Rz. 56

Schließen die Parteien einen Vergleich über Hauptsache und vorgerichtliche Kosten und ergibt sich aus dem Vergleich nicht eindeutig, inwieweit die Geschäftsgebühr dabei in der Vergleichssumme enthalten sein soll, kommt eine Anrechnung im Kostenfestsetzungsverfahren nicht in Betracht.[20]

 

Beispiel 32: Anrechnung bei Vergleich, fehlende Regelung

Der Kläger hatte 8.000,00 EUR eingeklagt sowie eine daraus vorgerichtlich entstandene 1,5-Geschäftsgebühr (Nr. 2300 VV) in Höhe von

 
1. 1,5-Geschäftsgebühr, Nr. 2300 VV   753,00 EUR
  (Wert: 8.000,00 EUR)    
2. Postentgeltpauschale, Nr. 7002 VV   20,00 EUR
  Zwischensumme 773,00 EUR  
3. 19 % Umsatzsteuer, Nr. 7008 VV   146,87 EUR
Gesamt   919,87 EUR

Im Termin schließen die Parteien einen Vergleich, wonach sich der Beklagte verpflichtet, zum Ausgleich der Klageforderung einen Betrag in Höhe von 6.000,00 EUR zu zahlen.

Da sich aus dem Vergleich nicht ergibt, inwieweit die Geschäftsgebühr tituliert sein soll, kommt eine Anrechnung im Kostenfestsetzungsverfahren nicht in Betracht.
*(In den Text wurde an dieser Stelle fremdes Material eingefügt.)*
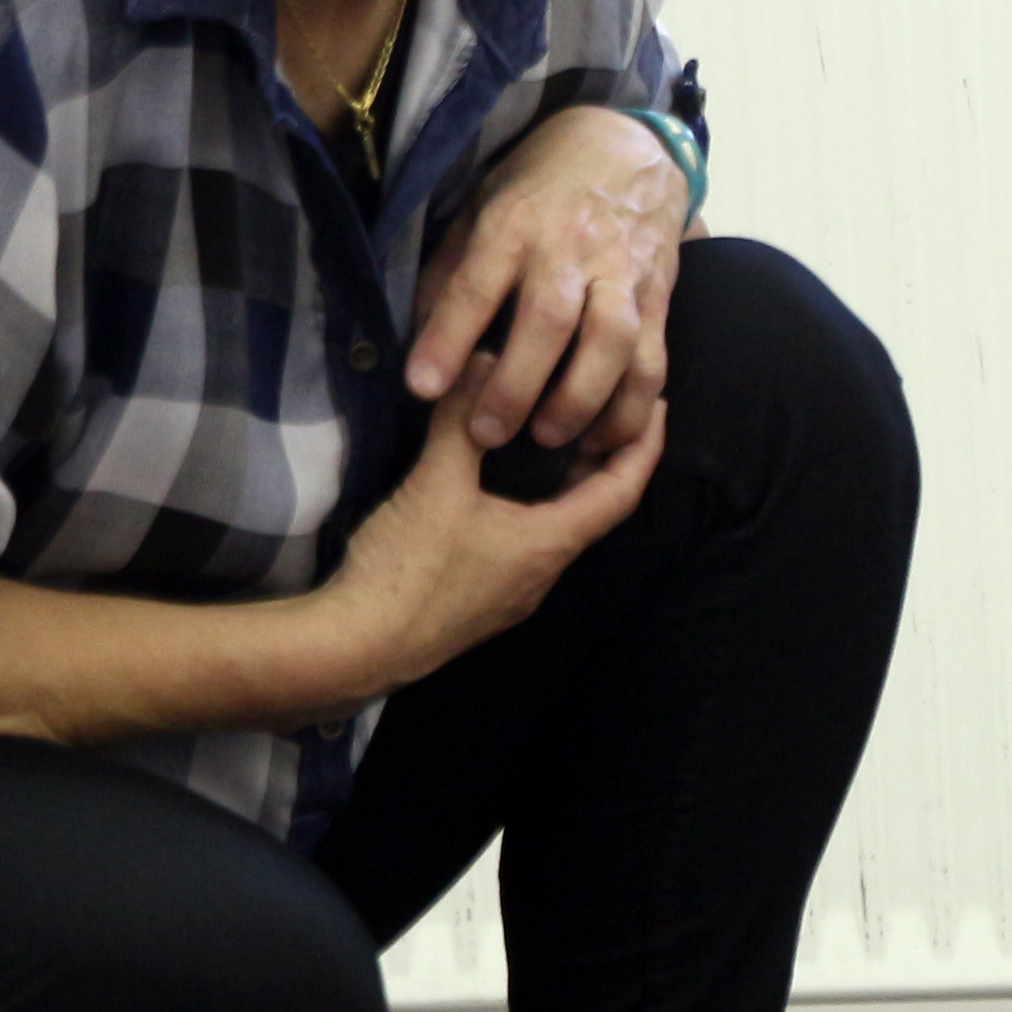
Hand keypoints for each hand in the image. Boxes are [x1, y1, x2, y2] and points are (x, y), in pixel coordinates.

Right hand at [314, 377, 664, 700]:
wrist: (355, 650)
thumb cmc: (407, 570)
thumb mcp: (435, 486)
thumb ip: (461, 424)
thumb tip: (483, 362)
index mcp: (550, 545)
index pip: (621, 491)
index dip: (644, 447)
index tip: (656, 406)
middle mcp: (543, 573)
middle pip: (594, 509)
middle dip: (606, 460)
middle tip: (609, 410)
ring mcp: (512, 592)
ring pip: (558, 528)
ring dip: (567, 486)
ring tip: (562, 438)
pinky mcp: (480, 600)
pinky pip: (524, 544)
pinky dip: (532, 507)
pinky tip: (504, 487)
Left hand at [406, 106, 690, 457]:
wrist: (629, 147)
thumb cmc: (542, 184)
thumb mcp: (482, 204)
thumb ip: (453, 270)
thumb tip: (419, 337)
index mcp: (515, 222)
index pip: (478, 284)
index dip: (449, 339)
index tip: (423, 388)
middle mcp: (572, 246)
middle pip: (549, 321)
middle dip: (517, 386)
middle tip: (487, 436)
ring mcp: (622, 272)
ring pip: (612, 343)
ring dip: (580, 400)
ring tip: (549, 440)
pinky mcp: (660, 295)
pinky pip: (654, 359)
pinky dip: (633, 406)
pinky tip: (606, 436)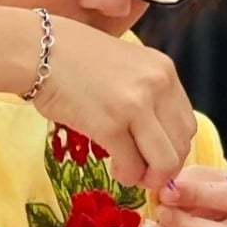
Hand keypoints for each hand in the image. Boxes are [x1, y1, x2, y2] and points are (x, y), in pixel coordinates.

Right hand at [30, 15, 195, 189]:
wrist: (38, 49)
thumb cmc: (74, 57)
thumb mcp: (127, 66)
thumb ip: (147, 94)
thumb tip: (157, 138)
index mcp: (164, 70)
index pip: (188, 123)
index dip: (175, 148)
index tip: (157, 157)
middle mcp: (157, 85)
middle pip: (181, 144)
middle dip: (166, 168)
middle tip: (145, 172)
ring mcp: (135, 105)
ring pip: (165, 162)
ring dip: (149, 177)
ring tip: (131, 172)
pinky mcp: (110, 125)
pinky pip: (132, 166)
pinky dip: (127, 175)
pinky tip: (114, 167)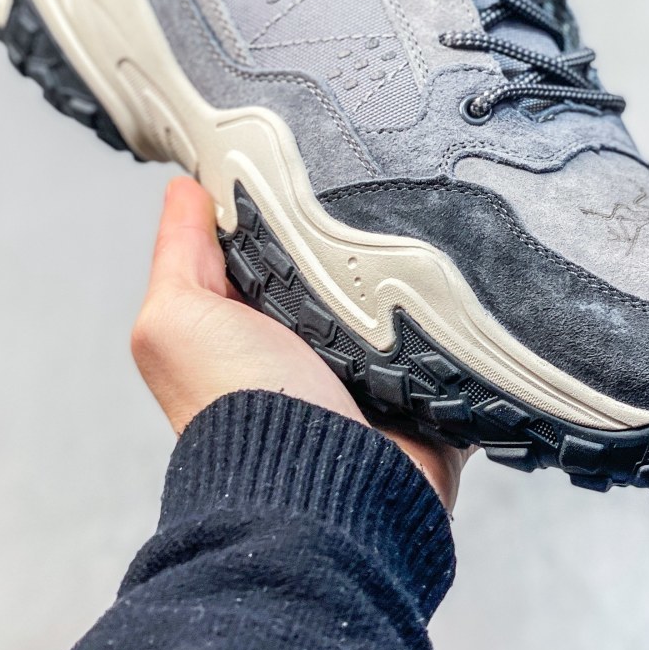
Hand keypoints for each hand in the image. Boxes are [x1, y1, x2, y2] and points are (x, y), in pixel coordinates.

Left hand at [131, 177, 470, 510]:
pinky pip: (454, 348)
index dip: (280, 203)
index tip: (306, 154)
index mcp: (248, 326)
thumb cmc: (239, 409)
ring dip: (415, 276)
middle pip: (339, 268)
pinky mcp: (423, 399)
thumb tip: (184, 188)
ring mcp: (369, 375)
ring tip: (432, 229)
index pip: (267, 244)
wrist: (319, 495)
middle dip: (357, 234)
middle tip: (379, 185)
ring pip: (400, 302)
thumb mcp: (177, 321)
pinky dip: (462, 326)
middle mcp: (307, 349)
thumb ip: (178, 254)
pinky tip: (471, 287)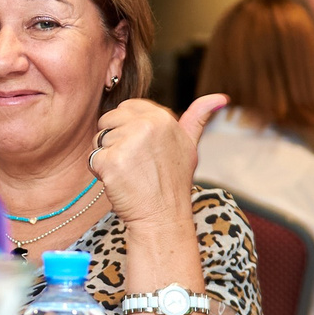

Die Verfahrensgebühr ist ungekürzt festzusetzen.

 

Rz. 57

Dieses Ergebnis ist für den Beklagten nachteilig, da er sich jetzt nicht auf die Anrechnung der Geschäftsgebühr berufen kann. Für den Kläger ist dies zunächst einmal vorteilhaft. Probleme ergeben sich jedoch, wenn der Kläger rechtsschutzversichert ist. Der Anspruch auf Ersatz der Geschäftsgebühr ist dann nämlich gem. § 86 Abs. 1 S. 1 VVG auf den Rechtsschutzversicherer übergegangen. Dieser wird nicht ohne Weiteres damit einverstanden sein, dass im Wege des Gesamtvergleichs auf den vorprozessualen Kostenerstattungsanspruch verzichtet worden ist.

[20] BGH AGS 2011, 6 = NJW 2011, 861 = RVGreport 2011, 65; OLG Karlsruhe AGS 2010, 209 = NJW-Spezial 2010, 379 = RVGreport 2010, 227; AGS 2010, 211; AGS 2010, 212; OLG Koblenz AGS 2014, 43 = NJW-Spezial 2014, 28; OLG Bamberg Rpfleger 2014, 108 = JurBüro 2014, 132; OLG Düsseldorf AGS 2018, 148; OLG Düsseldorf, Beschl. v. 23.6.2016 – I-3 W 122/15.